What can be more demoralizing to the GPF than to cover up wrongdoing?

Dear Editor,

Permit me to offer a few comments in response to the editorial titled ‘Mr Rohee and public scrutiny‘ (SN, July 17).  Though it is a struggle, I shall try to be kind.

The Minister keeps insisting that the Guyana Police Force is inhabited by a few bad examples only, and that it is not perfect.  The latter is a restatement of the obvious and representative of nothing.  As for there being only a few bad ones, I have disagreed before, and I disagree again.  Here is why.

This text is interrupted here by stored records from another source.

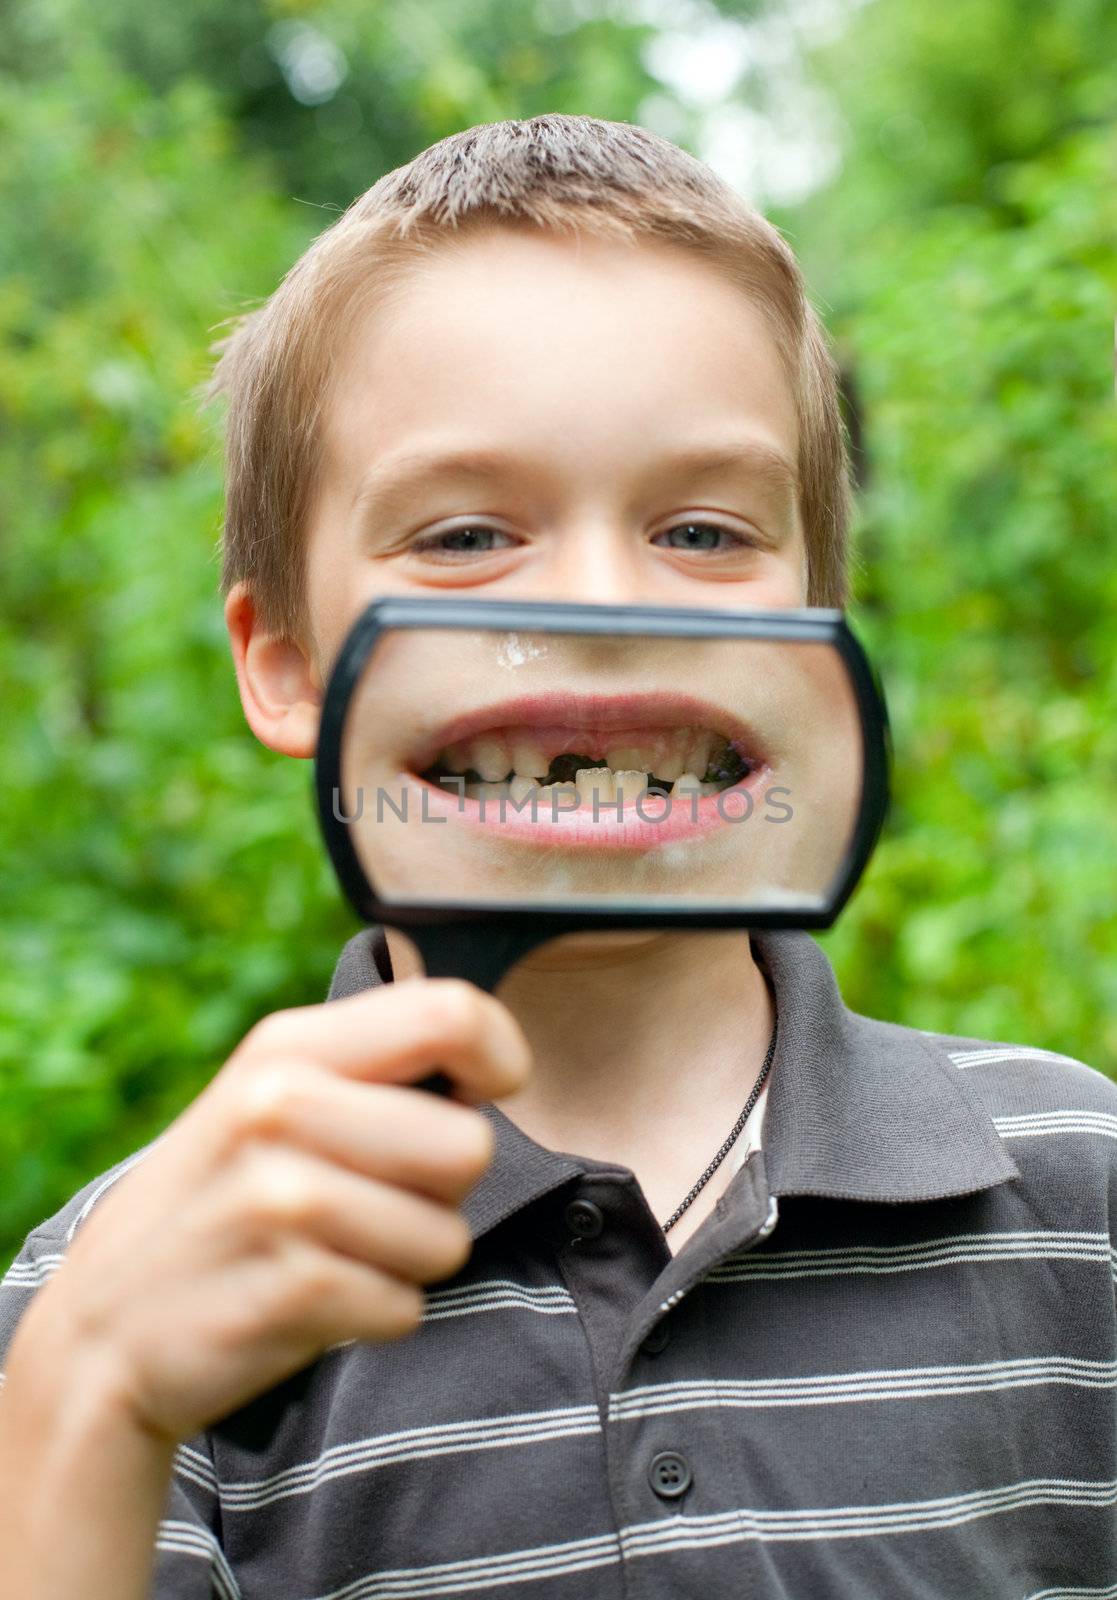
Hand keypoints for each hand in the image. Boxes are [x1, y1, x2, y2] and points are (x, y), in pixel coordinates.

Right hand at [13, 978, 530, 1445]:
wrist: (104, 1330)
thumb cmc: (222, 1203)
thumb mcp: (271, 1099)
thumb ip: (373, 1068)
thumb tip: (491, 1067)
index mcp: (289, 1044)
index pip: (453, 1013)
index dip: (500, 1057)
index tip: (483, 1094)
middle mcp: (281, 1105)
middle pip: (470, 1145)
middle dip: (441, 1190)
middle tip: (368, 1202)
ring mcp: (280, 1198)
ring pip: (447, 1237)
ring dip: (404, 1262)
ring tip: (328, 1253)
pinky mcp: (290, 1289)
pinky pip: (406, 1307)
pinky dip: (373, 1317)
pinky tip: (308, 1302)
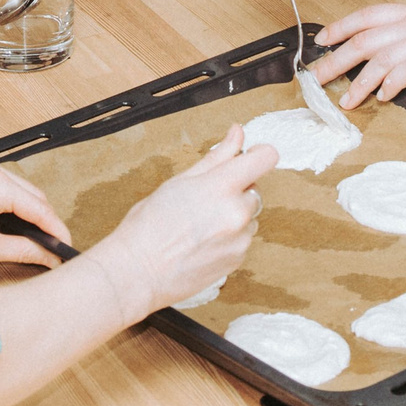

In the approximately two years since I returned to Guyana, I have been stopped twice by police officers and asked very politely to “Lef sumting nah big maan, de sun hat…”  I did on both occasions.  There was no pressure, no intimidation.  Rightly or wrongly, I did not see this as solicitation or shakedown.  In fact, I found both instances to be somewhat humorous.  What was not so humorous, were the other occasions when I was a passenger in taxis, and a repeated eyewitness to brazen, naked pressure tactics and open squeeze plays to settle traffic violations from members of the GPF; I was privy to three separate such movements.  While my own “lef sumting…” episodes were unprofessional, I hesitate to label them as corrupt. I stand to be corrected, for I believe that many brethren and citizens feel otherwise.  On the other hand, the incidents involving the taxi drivers were about egregious misconduct and corruption.  On this, I stand immovable.

In sum, three individuals, five occasions, and five different sets – repeat, sets – of coppers, with money changing hands willingly or unwillingly (and I am not counting another incident shared before when police officers tried to shakedown someone driving my vehicle). What does all of this say?  It is that I might have a propensity to be in the right place with the wrong people.  I doubt it, for then I would have to doubt the myriad stories shared by others of similar such incidents.  I could be guilty of lying or exaggerating; then so would be most, if not all, of us who exchange these war stories.  So would former Assistant Commissioner Merai, abused spouses, traumatized family survivors, and victimized miners, among others.  It would be the same deception by citizens seeking justice and complaining about injustice, and who go public with concerns about influence peddling, money changing hands, deliberate police incompetence and immobility, and an endless litany of villainies.  When taken together – and only what has surfaced publicly in the past several months – I submit that this is more than a few bad examples.  Way, way more….

On this posture about wicked people seeking to demoralize the force, I wonder…  What can be more demoralizing to the force, and more damaging to its self image than the determined efforts to protect and to cover up serious wrongdoing?  What can be more enfeebling to the ethical officers (should there be any), and the green newcomers in the lower ranks than the patently puerile postures that seek to deny first, then attack messengers?  As always, the question is: What is there to hide?  And by the way, does anyone care about the demoralizing impact on larger society when chronic lawless and official obscenities are condoned and the order of the day?  Perhaps, like so many things principled and honourable, it just doesn’t matter to either Minister or government.

As I continue to scrutinize the shenanigans in the force, the following can be safely said: If thieves don’t fall out, if some don’t blow the whistle, and if others don’t sell (as alleged) the dirty details, then there is nothing wrong with the Guyana Police Force.  In fact, there is not even the minister’s environmental and institutional absurdity of a few bad boys and girls. This would be the perfect police force, as the public would live in the hazy bliss of politically manufactured ignorance and orchestrated silence.  Nothing would be amiss, all would be well.

That is why amidst the bulky protestations, compliments of ghostwriters, I hear the dissonance of drum and drummer.  Which is emptier should not be too arduous an undertaking.